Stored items

━━━━━━━━

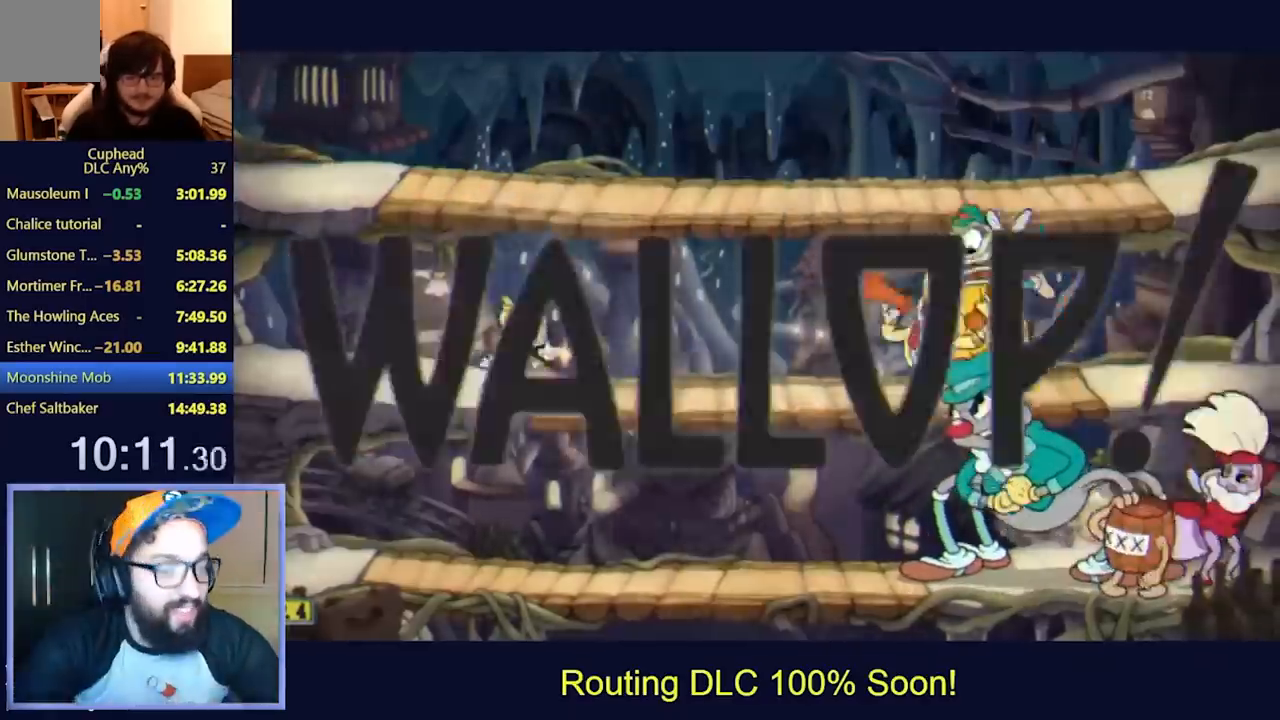
{"buttons": ["L2", "DPAD_RIGHT"], "left_stick": "center", "events": []}
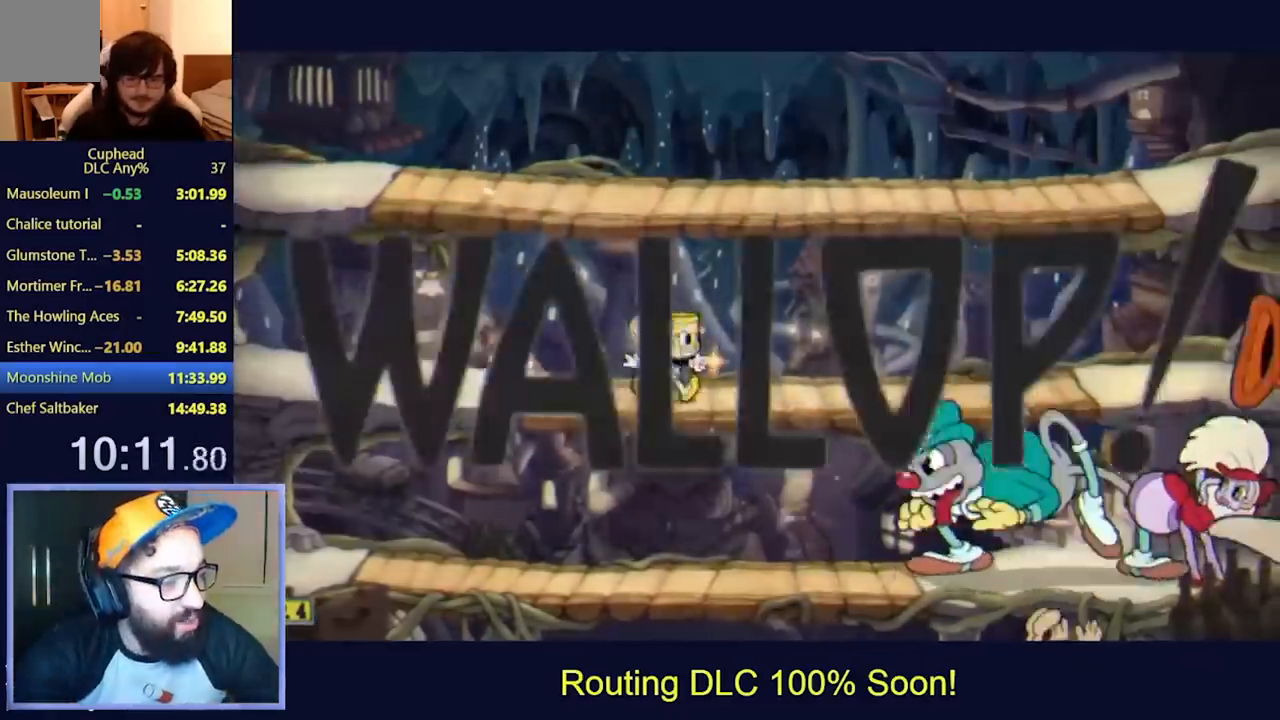
{"buttons": ["L2", "DPAD_DOWN"], "left_stick": "center", "events": [[200, "DPAD_DOWN", "down"], [267, "DPAD_RIGHT", "up"], [433, "X", "down"], [500, "X", "up"]]}
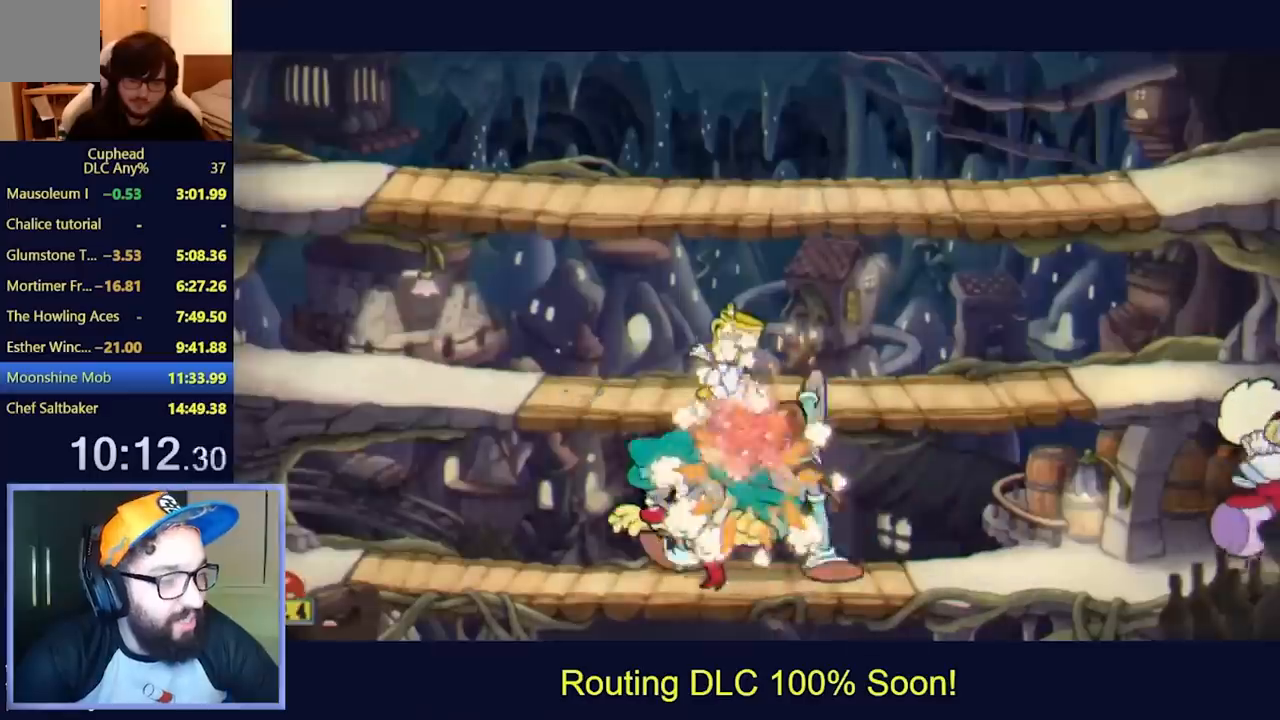
{"buttons": ["L2"], "left_stick": "center", "events": [[100, "DPAD_LEFT", "down"], [467, "DPAD_DOWN", "up"], [467, "DPAD_LEFT", "up"]]}
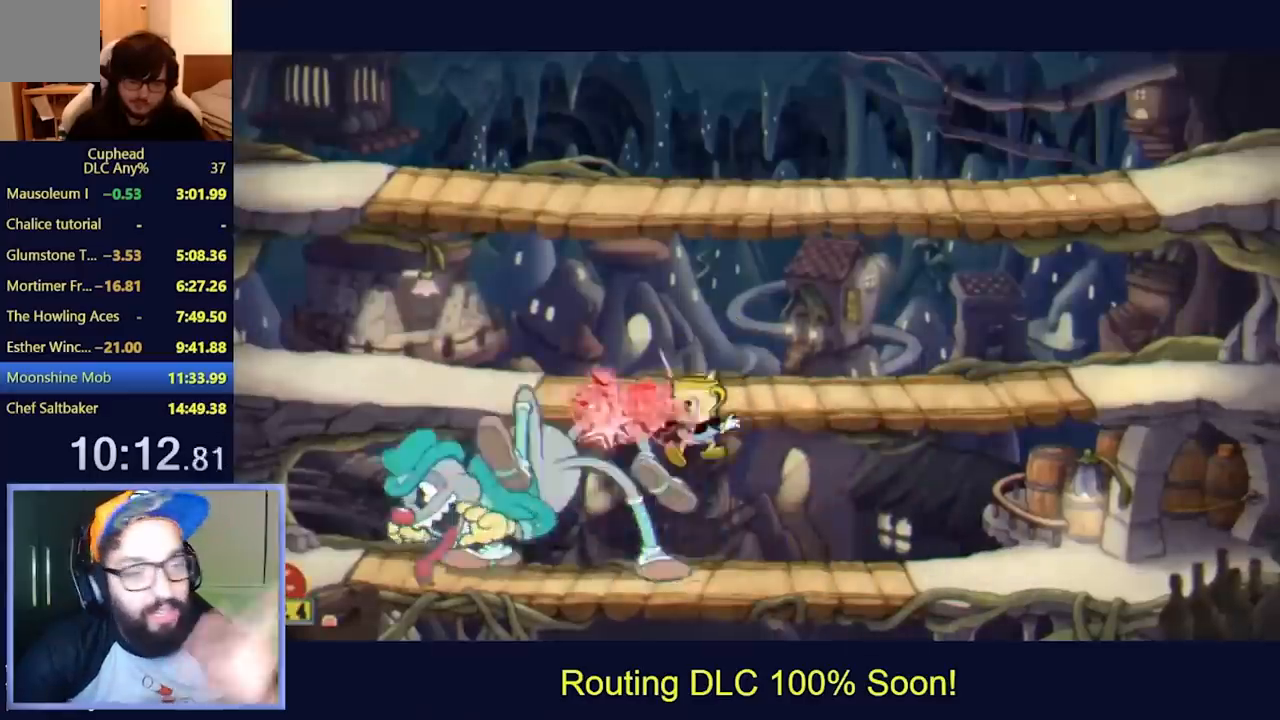
{"buttons": ["L2", "DPAD_LEFT"], "left_stick": "center", "events": [[100, "DPAD_LEFT", "down"]]}
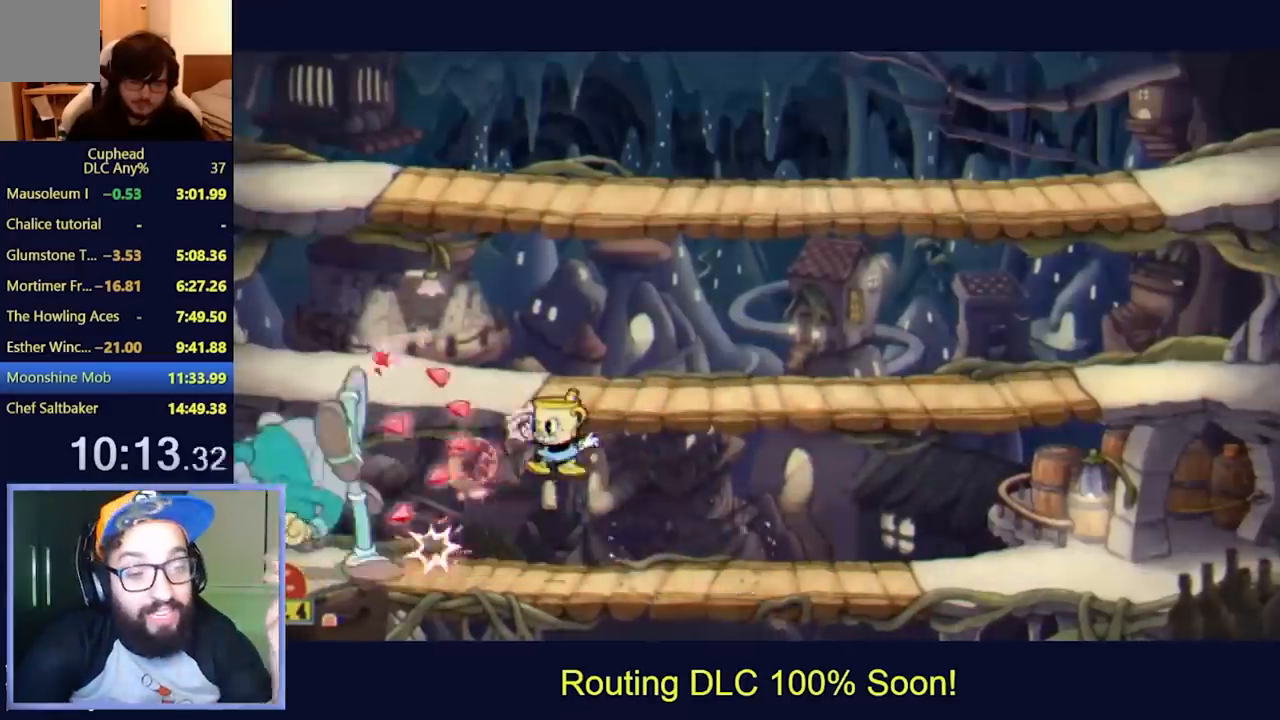
{"buttons": ["L2", "DPAD_RIGHT"], "left_stick": "center", "events": [[100, "X", "down"], [167, "DPAD_LEFT", "up"], [167, "X", "up"], [267, "DPAD_RIGHT", "down"]]}
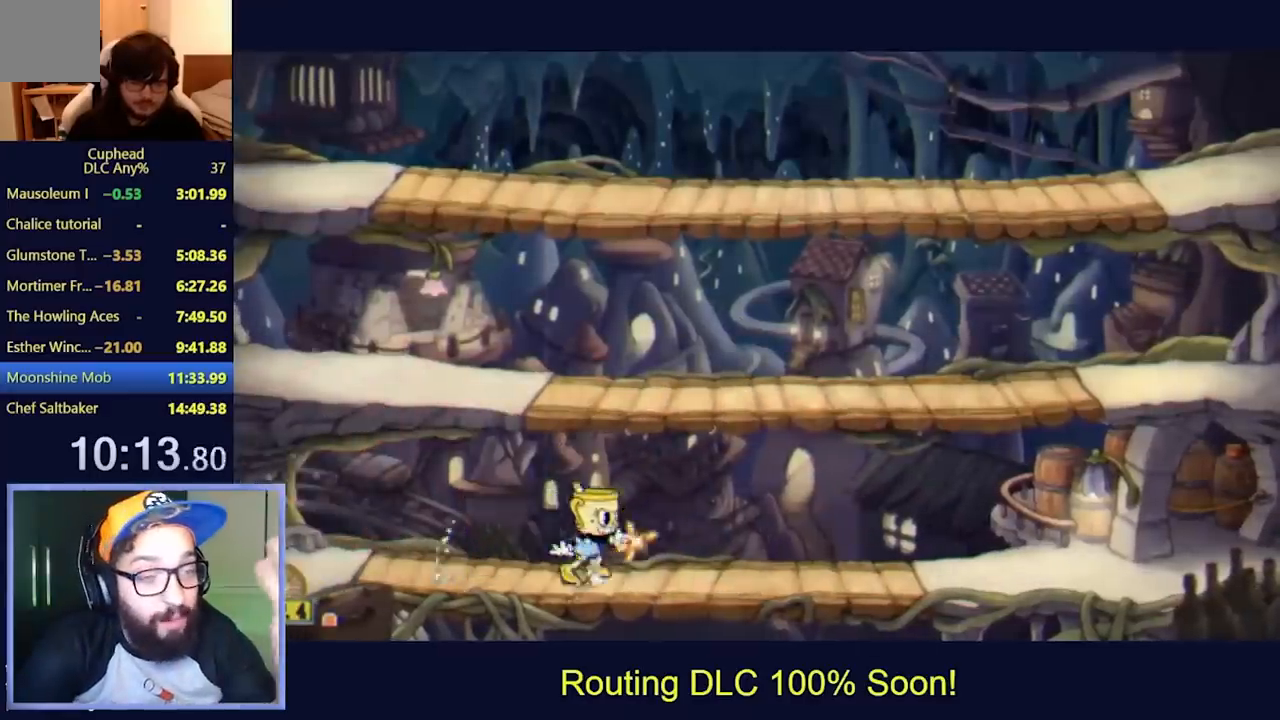
{"buttons": ["L2", "DPAD_UP", "DPAD_LEFT"], "left_stick": "center", "events": [[233, "DPAD_RIGHT", "up"], [233, "DPAD_UP", "down"], [300, "DPAD_LEFT", "down"]]}
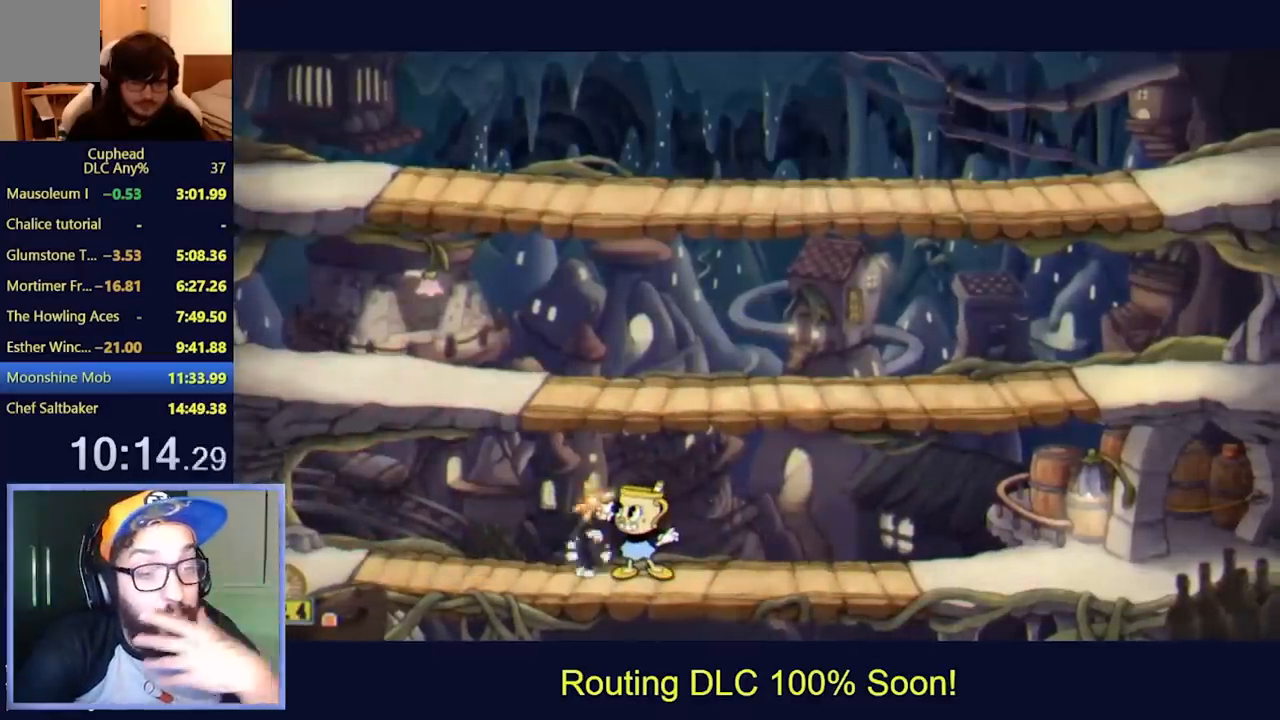
{"buttons": ["L2", "DPAD_UP", "DPAD_LEFT"], "left_stick": "center", "events": []}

━━━━━━━━

**Problem to solve:** For this exercise, return every entry verbatim and omit all pictures.

**Solved exercise:**
{"buttons": ["L2", "DPAD_RIGHT"], "left_stick": "center", "events": []}
{"buttons": ["L2", "DPAD_DOWN"], "left_stick": "center", "events": [[200, "DPAD_DOWN", "down"], [267, "DPAD_RIGHT", "up"], [433, "X", "down"], [500, "X", "up"]]}
{"buttons": ["L2"], "left_stick": "center", "events": [[100, "DPAD_LEFT", "down"], [467, "DPAD_DOWN", "up"], [467, "DPAD_LEFT", "up"]]}
{"buttons": ["L2", "DPAD_LEFT"], "left_stick": "center", "events": [[100, "DPAD_LEFT", "down"]]}
{"buttons": ["L2", "DPAD_RIGHT"], "left_stick": "center", "events": [[100, "X", "down"], [167, "DPAD_LEFT", "up"], [167, "X", "up"], [267, "DPAD_RIGHT", "down"]]}
{"buttons": ["L2", "DPAD_UP", "DPAD_LEFT"], "left_stick": "center", "events": [[233, "DPAD_RIGHT", "up"], [233, "DPAD_UP", "down"], [300, "DPAD_LEFT", "down"]]}
{"buttons": ["L2", "DPAD_UP", "DPAD_LEFT"], "left_stick": "center", "events": []}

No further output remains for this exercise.